E a migração, vai ocorrer? Pode parecer até bizarro, mas já estão rolando anúncios de livros que irão migrar pra 5E e que serão compatíveis com ela… seja lá como ela for. Isso passa um climão maneiro de que há – como sempre houve – muita boa vontade por parte de todos os jogadores para com o Velho Guerreiro de Vinte Lados. Diz que eles ainda confiam cegamente no poder da marca e de que nem tudo está perdido. Se o jogo que ainda nem existe direito irá emplacar ou não, é meio cedo pra dizer. Eu particularmente acho que assim como o tempo dos grandes ídolos da música já passou, o tempo do RPG vinculado ao D&D tal qual foi nas décadas passadas também já era².

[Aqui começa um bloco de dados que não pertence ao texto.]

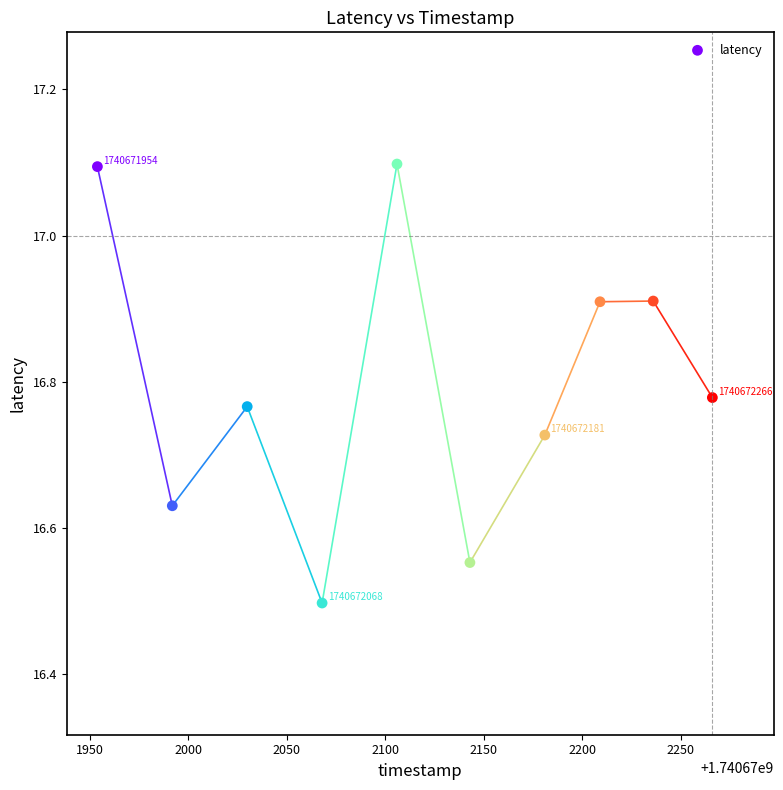

What Y value in the scatter plot is closest to 16?

16.5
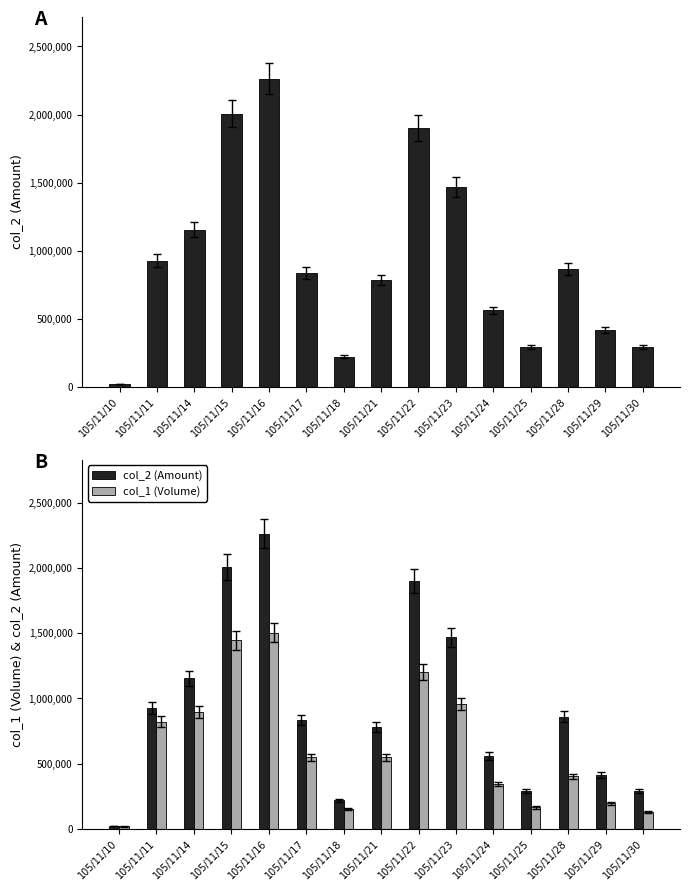

What is the difference between the col_2 (Amount) values at 105/11/18 and 105/11/16?

2042250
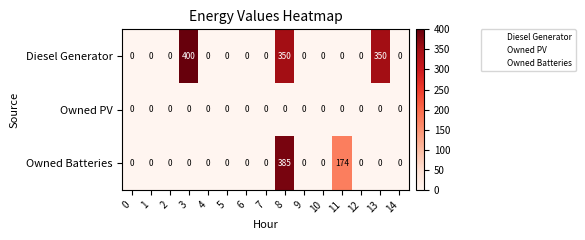

Is it true that Diesel Generator equals 0 at 4?

True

Mas não sou bom em dar palpites. Afinal, eu comprei um Livro do Jogador da 4E também, que ainda não abri, mas está aqui comigo pra me lembrar de que já tenho mais jogos do que tempo pra jogá-los. Mas quem sabe… pode ser que daqui a dois anos todos nós estaremos migrando empolgados para o D&D V – até mesmo a Luiza, que a esta altura já terá voltado lá do Canadá.
Aliás, vale a pena ler:
- Artigo do vizinho da Luiza, o Dan Ramos, explicando o que tá rolando nesse tal relançamento;
- Uma matéria muito boa sobre o Dungeons and Dragons do futuro, no Pensotopia;
- Pra alguém que me leia num futuro distante (como daqui a três dias) e não saiba quem é a Luiza.
¹. Qual é a gira atual pra reclamar de quem reclama de tudo?
². A não ser que eles voltem de vez pra edição 3.x Alpha… deu certo aqui, né?